Come September, youth development officer Shah Reza's family will receive a letter notifying them that his grandfather's remains will be reinterred elsewhere in Choa Chu Kang Cemetery.
His grandfather's grave is among some 80,500 Muslim and Chinese graves that will make way for the expansion of Tengah Air Base, as announced by the authorities last Tuesday. This, in turn, is to accommodate the relocation of Paya Lebar Air Base from 2030.
Though exhumations being done en masse are common here - part of a policy that sees those who have been buried for 15 years make way for newer "occupants" - the latest exercise will remove a third of the cemetery's 318ha grounds.
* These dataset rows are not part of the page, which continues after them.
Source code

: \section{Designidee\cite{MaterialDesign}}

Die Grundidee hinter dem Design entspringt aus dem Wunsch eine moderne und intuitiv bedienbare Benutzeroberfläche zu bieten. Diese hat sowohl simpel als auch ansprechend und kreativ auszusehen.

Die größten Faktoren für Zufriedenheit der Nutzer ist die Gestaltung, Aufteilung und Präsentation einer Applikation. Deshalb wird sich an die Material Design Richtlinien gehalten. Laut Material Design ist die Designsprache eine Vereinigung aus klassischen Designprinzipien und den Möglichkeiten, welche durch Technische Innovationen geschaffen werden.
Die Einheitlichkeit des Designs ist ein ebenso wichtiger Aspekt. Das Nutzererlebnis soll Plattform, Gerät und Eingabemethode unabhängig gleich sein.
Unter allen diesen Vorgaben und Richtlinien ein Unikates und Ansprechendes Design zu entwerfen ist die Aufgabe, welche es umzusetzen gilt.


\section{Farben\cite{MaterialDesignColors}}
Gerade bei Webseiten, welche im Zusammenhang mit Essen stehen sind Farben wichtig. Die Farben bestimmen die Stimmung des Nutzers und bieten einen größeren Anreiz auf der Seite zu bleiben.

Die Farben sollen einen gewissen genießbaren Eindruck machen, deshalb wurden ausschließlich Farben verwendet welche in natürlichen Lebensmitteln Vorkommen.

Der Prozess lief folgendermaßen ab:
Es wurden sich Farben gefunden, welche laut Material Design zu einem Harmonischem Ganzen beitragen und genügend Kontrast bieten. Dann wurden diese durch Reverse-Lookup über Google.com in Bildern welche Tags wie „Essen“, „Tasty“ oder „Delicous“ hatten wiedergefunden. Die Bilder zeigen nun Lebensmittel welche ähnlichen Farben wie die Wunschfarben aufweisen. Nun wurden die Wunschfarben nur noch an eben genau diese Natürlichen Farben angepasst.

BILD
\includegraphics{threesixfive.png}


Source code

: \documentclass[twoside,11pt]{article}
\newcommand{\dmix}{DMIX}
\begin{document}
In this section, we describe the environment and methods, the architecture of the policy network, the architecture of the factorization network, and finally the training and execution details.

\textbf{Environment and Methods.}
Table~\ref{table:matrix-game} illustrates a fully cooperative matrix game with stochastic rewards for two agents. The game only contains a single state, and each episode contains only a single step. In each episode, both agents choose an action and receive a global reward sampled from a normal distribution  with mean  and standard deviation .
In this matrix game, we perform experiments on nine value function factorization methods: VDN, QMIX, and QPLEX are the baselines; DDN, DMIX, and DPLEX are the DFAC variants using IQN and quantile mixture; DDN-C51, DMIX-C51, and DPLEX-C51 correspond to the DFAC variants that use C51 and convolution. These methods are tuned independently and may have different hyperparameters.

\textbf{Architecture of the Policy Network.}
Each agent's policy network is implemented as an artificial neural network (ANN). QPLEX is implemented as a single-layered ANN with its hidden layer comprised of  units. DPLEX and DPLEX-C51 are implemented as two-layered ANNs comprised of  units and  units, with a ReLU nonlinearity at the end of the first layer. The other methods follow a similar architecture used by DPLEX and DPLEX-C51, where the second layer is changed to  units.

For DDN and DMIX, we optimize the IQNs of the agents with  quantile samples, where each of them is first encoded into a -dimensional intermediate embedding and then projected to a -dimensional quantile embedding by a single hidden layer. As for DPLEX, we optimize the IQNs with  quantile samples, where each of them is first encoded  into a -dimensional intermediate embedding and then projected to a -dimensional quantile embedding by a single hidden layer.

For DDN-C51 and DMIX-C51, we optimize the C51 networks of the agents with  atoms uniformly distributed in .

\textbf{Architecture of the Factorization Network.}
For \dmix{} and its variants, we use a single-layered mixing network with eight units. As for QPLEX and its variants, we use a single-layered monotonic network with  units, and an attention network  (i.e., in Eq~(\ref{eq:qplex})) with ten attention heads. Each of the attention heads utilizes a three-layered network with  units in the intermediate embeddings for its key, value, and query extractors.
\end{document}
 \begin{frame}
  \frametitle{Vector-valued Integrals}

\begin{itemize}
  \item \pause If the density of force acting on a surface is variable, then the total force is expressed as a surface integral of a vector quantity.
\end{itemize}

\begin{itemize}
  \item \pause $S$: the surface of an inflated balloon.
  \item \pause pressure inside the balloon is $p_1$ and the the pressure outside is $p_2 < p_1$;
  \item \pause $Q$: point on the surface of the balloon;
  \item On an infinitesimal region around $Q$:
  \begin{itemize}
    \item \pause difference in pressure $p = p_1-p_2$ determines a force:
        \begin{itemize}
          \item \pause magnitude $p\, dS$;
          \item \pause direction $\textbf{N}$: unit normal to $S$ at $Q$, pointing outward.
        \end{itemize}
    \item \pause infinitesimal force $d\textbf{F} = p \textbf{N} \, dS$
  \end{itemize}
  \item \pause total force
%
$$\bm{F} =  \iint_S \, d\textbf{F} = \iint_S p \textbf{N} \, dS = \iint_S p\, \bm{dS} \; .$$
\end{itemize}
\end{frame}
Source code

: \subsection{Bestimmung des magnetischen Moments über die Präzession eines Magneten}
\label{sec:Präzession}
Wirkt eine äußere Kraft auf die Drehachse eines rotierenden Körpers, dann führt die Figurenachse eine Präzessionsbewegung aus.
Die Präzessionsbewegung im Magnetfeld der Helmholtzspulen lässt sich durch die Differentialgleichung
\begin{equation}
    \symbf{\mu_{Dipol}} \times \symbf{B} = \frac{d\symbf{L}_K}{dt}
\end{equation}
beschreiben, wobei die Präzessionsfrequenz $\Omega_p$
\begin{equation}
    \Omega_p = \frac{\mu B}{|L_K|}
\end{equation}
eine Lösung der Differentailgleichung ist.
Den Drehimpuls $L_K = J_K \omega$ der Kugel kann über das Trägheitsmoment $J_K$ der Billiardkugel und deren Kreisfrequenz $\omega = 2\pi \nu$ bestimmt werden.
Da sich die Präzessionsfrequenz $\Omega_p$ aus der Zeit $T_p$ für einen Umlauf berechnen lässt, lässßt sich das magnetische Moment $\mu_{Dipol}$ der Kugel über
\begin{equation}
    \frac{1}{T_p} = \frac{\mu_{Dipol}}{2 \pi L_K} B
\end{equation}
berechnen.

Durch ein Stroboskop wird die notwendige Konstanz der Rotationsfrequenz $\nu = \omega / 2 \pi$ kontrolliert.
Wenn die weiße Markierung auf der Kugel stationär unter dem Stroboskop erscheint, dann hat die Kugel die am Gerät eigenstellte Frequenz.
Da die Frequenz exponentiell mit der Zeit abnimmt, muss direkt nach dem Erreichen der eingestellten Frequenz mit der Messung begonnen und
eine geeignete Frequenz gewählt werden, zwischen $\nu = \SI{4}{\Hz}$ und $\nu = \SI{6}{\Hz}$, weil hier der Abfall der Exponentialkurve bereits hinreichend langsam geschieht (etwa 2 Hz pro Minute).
The news has left Mr Shah, 28, wondering: "Will we have to bury our loved ones on islands some day?" he said. Mr Shah, whose grandfather died in the 1970s, is concerned that with the shrinking of the cemetery - the biggest and only active one - Singapore may run out of burial space.
Of the 20,017 people who died last year, about 20 per cent - around 3,700 - were buried. Of these, nine in 10 were from religious groups where burial is compulsory, like Islam, which requires its adherents to bury their dead as soon as possible, and their bodies left intact, as a sign of respect.
The National Environment Agency (NEA), which manages the cemetery, said there is sufficient space for now and that it would "continue to work with land-use planners to ensure sufficiency of land ahead of public demand for after-death services".
Previous media reports said the cemetery, at its current size, could be used for burials until 2130. The NEA did not give an updated estimated year with the smaller space.
But it added that even with the expansion of the military air base, "there is sufficient cemetery land to meet burial demands in the foreseeable future as the Government has already put in place measures to extend the lifespan of the cemetery".
A crypt burial system - where prefabricated concrete graves are aligned in a grid - was introduced in 2007 to intensify use of limited land.
Under the 15-year burial policy implemented since 1998, those whose religion mandates burial can be re-buried in smaller plots. The remains of up to eight people can be buried in the same space that fits a newly interred coffin for one.
About 5 per cent of Choa Chu Kang Cemetery is used for such reinterred remains, with the proportion set to grow over time, the NEA said. Those who do not need to be re-buried are cremated, and their ashes reinterred in a niche.
More people are now opting for cremation. Nearly all - 97 per cent - of those who can opt for cremation currently do so, compared with 93 per cent in 2005, said NEA.
It is also significantly cheaper to cremate a loved one. An adult cremation costs $100, compared with $315 to bury someone whose religion requires it and $940 for someone whose religion does not. These rates have remained the same for at least the past decade.
There is no lack of space in Singapore's columbariums too. The Government's 325,000 niches are about half-filled, and several private columbarium operators The Sunday Times spoke to said there are enough niches for three to four decades.
Venerable Seck Kwang Phing, president of the Singapore Buddhist Federation, said while some older Chinese may think a burial means a more restful afterlife, most have come to embrace cremation as part of the death rites here.
"It is more important to be filial to your parents while they are alive than to bury them in an attempt to give them peace," he said.
Editor Jonathan Ho, 38, a father of two girls aged three and four, said he would probably opt for cremation for himself "as it is the practical choice in Singapore" but a part of him wished burial was an option.
"The idea of my two daughters visiting their dad by his headstone is a nicer image than them going to a columbarium to look for my nook in a wall," he said.